▶ **Supplied passage**
= = = = = = =
Ekev (Deuteronomy 7:12-11:25 )

by Rabbi Noson Weisz

Now, O Israel, what does the Lord, your God, ask of you? Only to fear the Lord, your God, to go in all His ways and to love Him, and to serve the Lord, your God, with all your heart and with all your soul. (Deut. 10:12)

Rabbi Chanina said: "Everything is in the hands of Heaven other than the fear of Heaven, as it is written, Now, O Israel, what does the Lord, your God, ask of you? Only to fear the Lord, your God. Are we to understand from the way Moses relayed this request of God that developing a fear of God is no great matter? Yes, the truth is that to Moses, the fear of God was no great matter. In metaphoric terms, to Moses, requesting someone to fear God can be compared to asking someone who has a large vessel to donate it -- to him it seems like a small matter. But for someone who is asked to donate a small vessel and does not have it -- to him the identical request looms enormous. (Talmud, Megilah, 25a)

But this Talmudic comment does not really resolve the difficulty in understanding the passage. If indeed the fear of Heaven is beyond God's power to instill, then it follows that all Jews must develop this fear individually, unaided. Surely then, Moses, as the experienced leader of his people, speaking here at the end of his forty-year reign, was perfectly aware that he was indeed making an enormous request of the average person.
= = = = = = =
▶ **Data extracts**
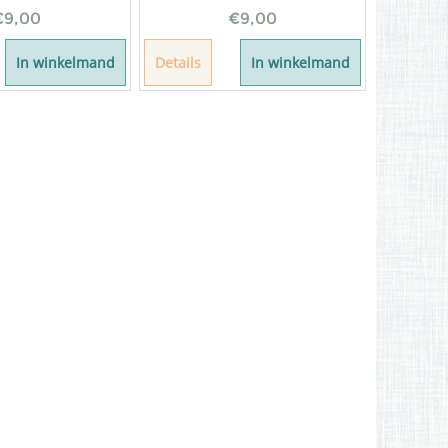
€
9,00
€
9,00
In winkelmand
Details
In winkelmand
= = = = = = =
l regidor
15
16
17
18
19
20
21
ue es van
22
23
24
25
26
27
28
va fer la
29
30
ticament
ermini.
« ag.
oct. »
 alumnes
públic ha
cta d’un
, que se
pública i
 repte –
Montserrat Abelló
= = = = = = =
▶ **Work order 1**
In the Ekev commentary, what does Rabbi Chanina say is the one thing that is not in the hands of Heaven?
▶ **Work order 2**
Print the part of the Ekev commentary between "But this Talmudic" and "the average person.", inclusive.

▶ **Task output 1**
The fear of Heaven.

▶ **Task output 2**
But this Talmudic comment does not really resolve the difficulty in understanding the passage. If indeed the fear of Heaven is beyond God's power to instill, then it follows that all Jews must develop this fear individually, unaided. Surely then, Moses, as the experienced leader of his people, speaking here at the end of his forty-year reign, was perfectly aware that he was indeed making an enormous request of the average person.